WHAT YOU WILL DO: Go through the records and tally the lines that include the word "ashes". The answer is that total alone.

Stored data entries:
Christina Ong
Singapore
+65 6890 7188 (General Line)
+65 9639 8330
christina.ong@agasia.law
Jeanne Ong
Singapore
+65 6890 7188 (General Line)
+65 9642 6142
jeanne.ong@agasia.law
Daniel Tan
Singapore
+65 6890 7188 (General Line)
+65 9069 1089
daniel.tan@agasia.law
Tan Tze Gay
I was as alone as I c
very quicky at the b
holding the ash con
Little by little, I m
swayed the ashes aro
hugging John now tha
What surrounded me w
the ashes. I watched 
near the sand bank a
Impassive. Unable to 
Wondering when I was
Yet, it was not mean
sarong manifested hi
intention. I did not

...

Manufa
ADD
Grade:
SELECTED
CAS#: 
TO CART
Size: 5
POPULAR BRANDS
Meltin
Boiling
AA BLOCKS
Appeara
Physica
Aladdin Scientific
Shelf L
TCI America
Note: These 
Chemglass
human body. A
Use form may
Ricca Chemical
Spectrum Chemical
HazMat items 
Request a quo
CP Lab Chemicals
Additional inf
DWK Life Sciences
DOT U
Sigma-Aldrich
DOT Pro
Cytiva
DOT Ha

TASK RESPONSE: 2